Tina Garrett credits her best friend, Laura, with giving her the advice she needed to head down the path to becoming an artist. “She said, ‘You are an artist at heart; stop trying to be something you’re not,’ Garrett recalls.
At the time, she had quit her job as a freelance designer and illustrator for a publishing company and was trying to decide what to do next. Her husband Adam, a firefighter and registered nurse, suggested she become a dental hygienist so that, when they retired, they could do traveling nursing and dentistry. The thought of being a dental hygienist, however, set Garrett’s teeth on edge; she couldn’t imagine working in the mouths of strangers.
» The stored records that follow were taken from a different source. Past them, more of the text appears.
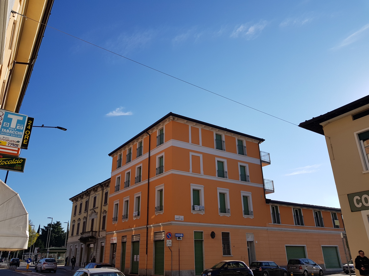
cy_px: 138
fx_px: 277
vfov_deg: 53.1
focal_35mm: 26
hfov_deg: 67.3
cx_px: 184
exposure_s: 1/2408
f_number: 1.7
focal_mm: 4.2
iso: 40
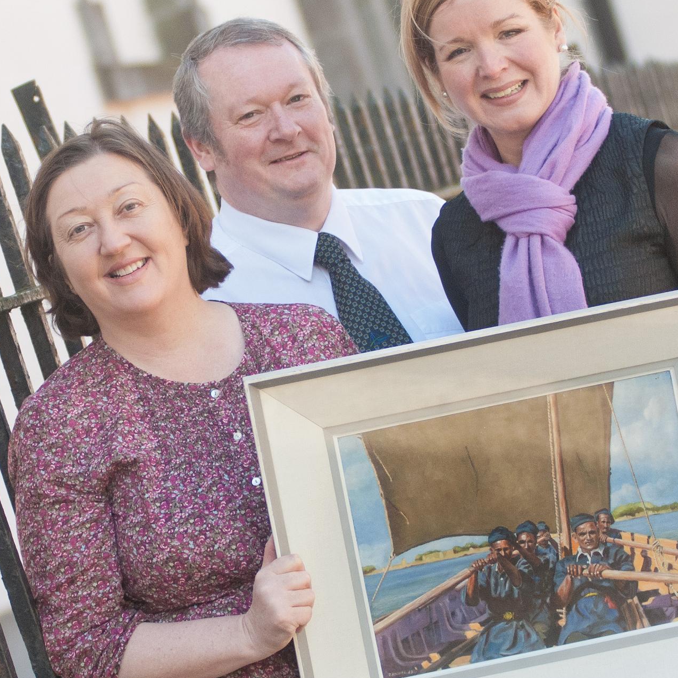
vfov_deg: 9.2
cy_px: 368
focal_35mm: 190
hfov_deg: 9.2
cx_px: 245
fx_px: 4210
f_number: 6.3
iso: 640
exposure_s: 1/2000
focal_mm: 70
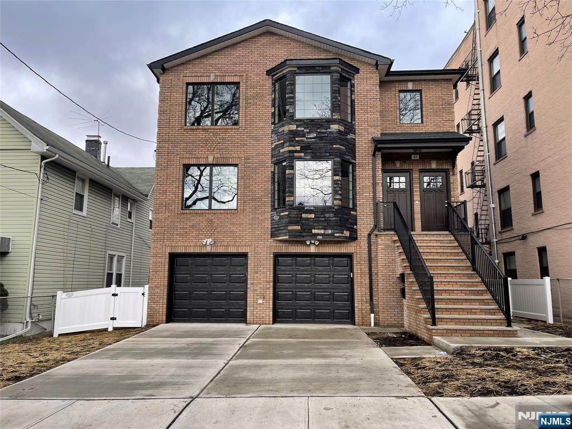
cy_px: 214
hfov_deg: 67.3
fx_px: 430
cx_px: 286
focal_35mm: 26
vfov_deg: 53.1
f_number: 1.6
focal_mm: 5.1
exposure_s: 1/521
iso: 32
“I needed someone to say, ‘Be brave; see what else is out there,’” Garrett says. That someone turned out to be her friend, Laura, whose advice she took—and the rest is history.
Tina Garrett
Ginger Johnnie
Oil
30″x40″
“I tend to get overcome with ideas and inspiration from particular models and, overwhelmingly, they are dancers in their real lives. This is the fourth painting in my Vintage est Nouveau (What’s Old Is New) series, starring one of my very first muses, Rachel. I could paint her 1,000 times. She got the job for this series for an odd reason, though, not because she was a dancer but because she was the only person I knew tiny enough to fit in the finely made 1920s vintage clothing.”
Tina Garrett
Cicerone
Oil
30″x24″
“Cicerone means guide. When I met the cowboy, Frank Gray, in Coeur d’Alene, I felt immediately at ease with his kind eyes and smiling mustache. I painted him like the Father Christmas of the West, safely guiding travelers through the dark to some warm, distant highland. I have more to make in the Cowboy Series, and I can hardly wait.”